WHAT YOU NEED TO DO:
Copy every record below exactly, leaving out any pictures.
──────────
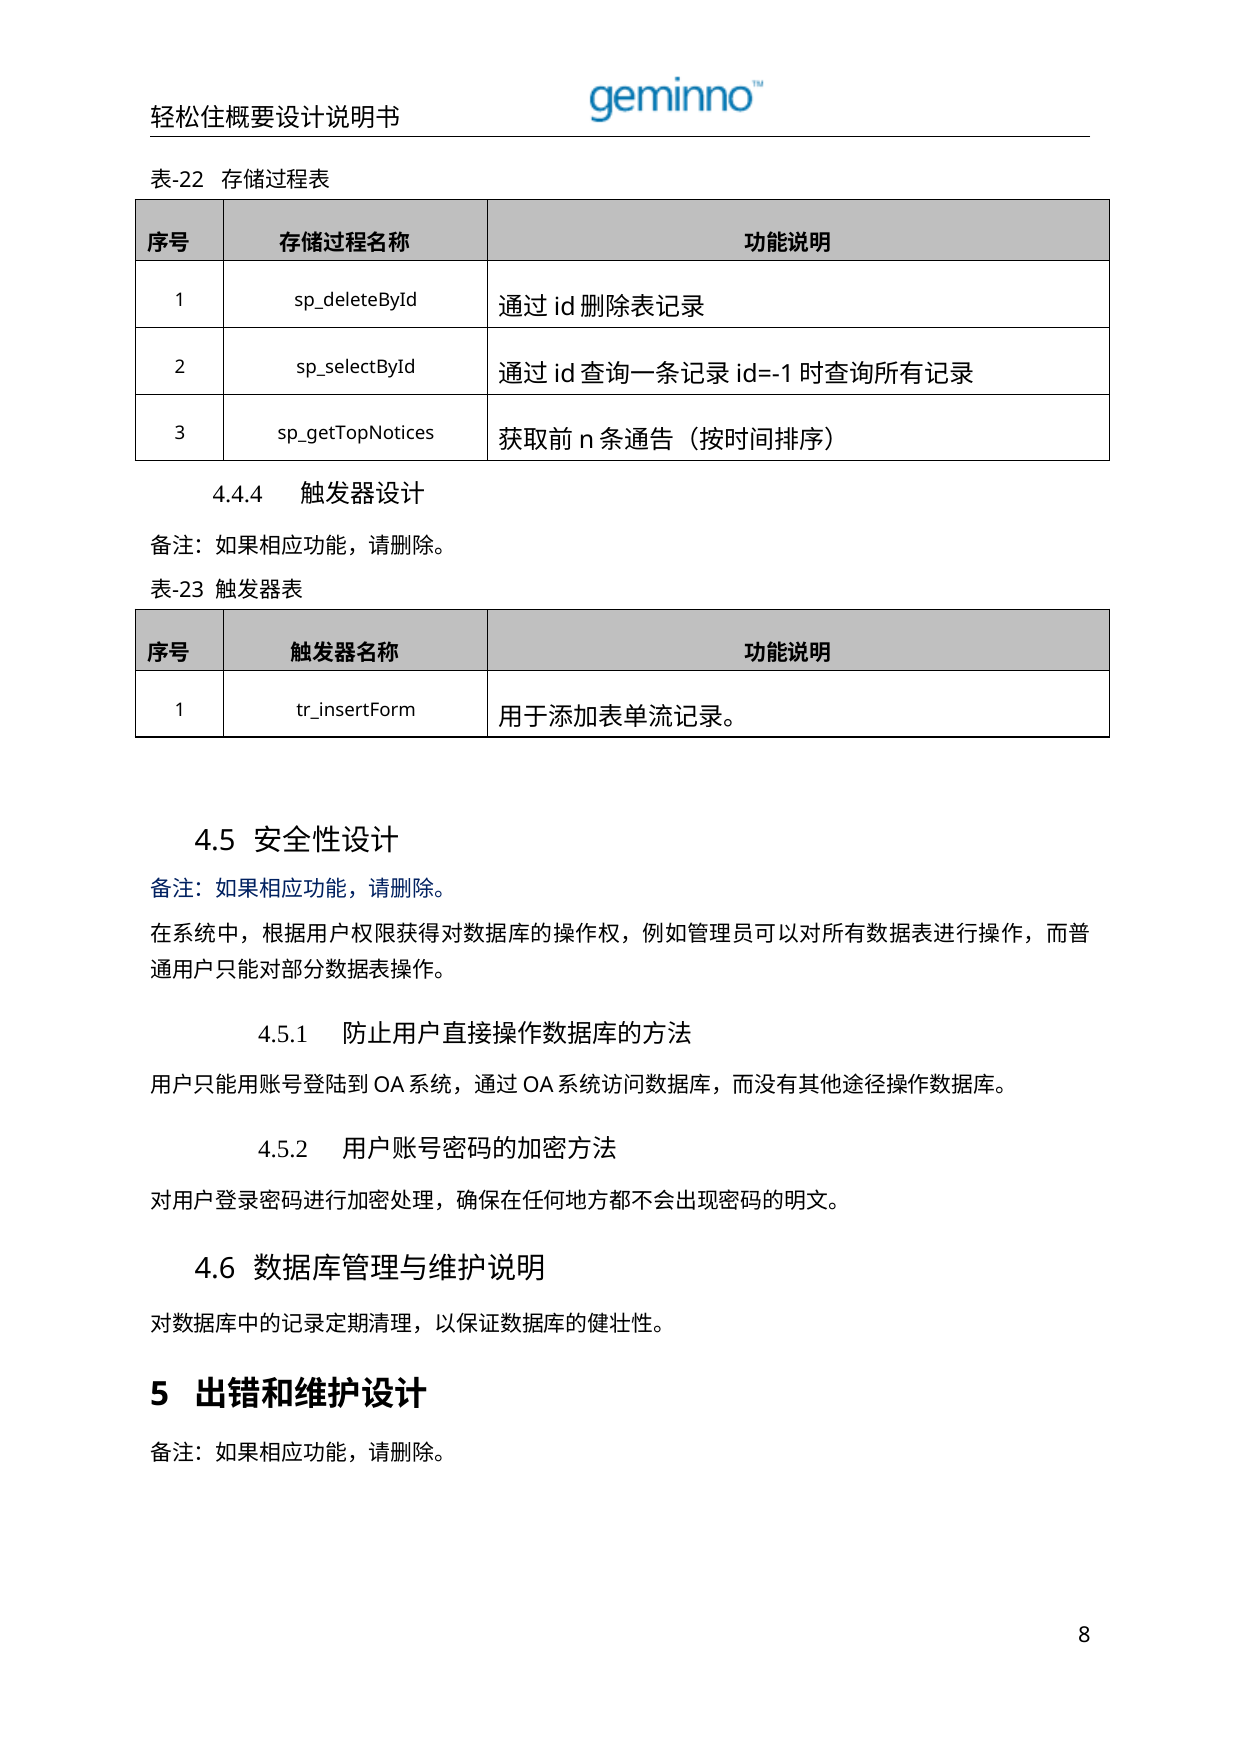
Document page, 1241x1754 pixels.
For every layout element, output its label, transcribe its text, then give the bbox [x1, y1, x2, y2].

table_cell 3 [136, 395, 223, 460]
subtitle 安全性设计 [194, 816, 1090, 859]
subtitle 数据库管理与维护说明 [194, 1244, 1090, 1287]
text 表-22 存储过程表 [150, 162, 1090, 194]
table_cell 2 [136, 328, 223, 393]
table_header 序号 [136, 610, 223, 670]
table_header 功能说明 [488, 610, 1109, 670]
table_cell 1 [136, 261, 223, 327]
table_cell sp_deleteById [224, 261, 487, 327]
table_cell sp_selectById [224, 328, 487, 393]
subtitle 触发器设计 [237, 474, 1068, 510]
table_header 存储过程名称 [224, 200, 487, 260]
text 备注：如果相应功能，请删除。 [150, 1435, 1090, 1467]
text 用户只能用账号登陆到OA系统，通过OA系统访问数据库，而没有其他途径操作数据库。 [150, 1067, 1090, 1099]
table_header 触发器名称 [224, 610, 487, 670]
table_cell 获取前n条通告（按时间排序） [488, 395, 1109, 460]
text 对数据库中的记录定期清理，以保证数据库的健壮性。 [150, 1306, 1090, 1337]
text 对用户登录密码进行加密处理，确保在任何地方都不会出现密码的明文。 [150, 1183, 1090, 1215]
table_header 功能说明 [488, 200, 1109, 260]
text 备注：如果相应功能，请删除。 [150, 871, 1090, 903]
text 备注：如果相应功能，请删除。 [150, 528, 1090, 559]
text 出错和维护设计 [150, 1367, 1090, 1416]
subtitle 用户账号密码的加密方法 [283, 1129, 1090, 1165]
text 表-23 触发器表 [150, 572, 1090, 604]
table_header 序号 [136, 200, 223, 260]
picture [581, 75, 768, 127]
table_cell 1 [136, 671, 223, 736]
subtitle 防止用户直接操作数据库的方法 [283, 1013, 1090, 1049]
table_cell 通过id查询一条记录id=-1时查询所有记录 [488, 328, 1109, 393]
table_cell sp_getTopNotices [224, 395, 487, 460]
text 在系统中，根据用户权限获得对数据库的操作权，例如管理员可以对所有数据表进行操作，而普通用户只能对部分数据表操作。 [150, 916, 1090, 984]
table_cell 用于添加表单流记录。 [488, 671, 1109, 736]
table_cell tr_insertForm [224, 671, 487, 736]
table_cell 通过id删除表记录 [488, 261, 1109, 327]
──────────
OUTPUT OF THE EXERCISE:
Document page, 1241x1754 pixels.
For every layout element, output its label, transcribe its text, then give the bbox [x1, y1, x2, y2].

table_cell 3 [136, 395, 223, 460]
subtitle 安全性设计 [194, 816, 1090, 859]
subtitle 数据库管理与维护说明 [194, 1244, 1090, 1287]
text 表-22 存储过程表 [150, 162, 1090, 194]
table_cell 2 [136, 328, 223, 393]
table_header 序号 [136, 610, 223, 670]
table_header 功能说明 [488, 610, 1109, 670]
table_cell 1 [136, 261, 223, 327]
table_cell sp_deleteById [224, 261, 487, 327]
table_cell sp_selectById [224, 328, 487, 393]
subtitle 触发器设计 [237, 474, 1068, 510]
table_header 存储过程名称 [224, 200, 487, 260]
text 备注：如果相应功能，请删除。 [150, 1435, 1090, 1467]
text 用户只能用账号登陆到OA系统，通过OA系统访问数据库，而没有其他途径操作数据库。 [150, 1067, 1090, 1099]
table_header 触发器名称 [224, 610, 487, 670]
table_cell 获取前n条通告（按时间排序） [488, 395, 1109, 460]
text 对数据库中的记录定期清理，以保证数据库的健壮性。 [150, 1306, 1090, 1337]
text 对用户登录密码进行加密处理，确保在任何地方都不会出现密码的明文。 [150, 1183, 1090, 1215]
table_header 功能说明 [488, 200, 1109, 260]
text 备注：如果相应功能，请删除。 [150, 871, 1090, 903]
text 备注：如果相应功能，请删除。 [150, 528, 1090, 559]
text 出错和维护设计 [150, 1367, 1090, 1416]
subtitle 用户账号密码的加密方法 [283, 1129, 1090, 1165]
text 表-23 触发器表 [150, 572, 1090, 604]
table_header 序号 [136, 200, 223, 260]
picture [581, 75, 768, 127]
table_cell 1 [136, 671, 223, 736]
subtitle 防止用户直接操作数据库的方法 [283, 1013, 1090, 1049]
table_cell 通过id查询一条记录id=-1时查询所有记录 [488, 328, 1109, 393]
table_cell sp_getTopNotices [224, 395, 487, 460]
text 在系统中，根据用户权限获得对数据库的操作权，例如管理员可以对所有数据表进行操作，而普通用户只能对部分数据表操作。 [150, 916, 1090, 984]
table_cell 用于添加表单流记录。 [488, 671, 1109, 736]
table_cell tr_insertForm [224, 671, 487, 736]
table_cell 通过id删除表记录 [488, 261, 1109, 327]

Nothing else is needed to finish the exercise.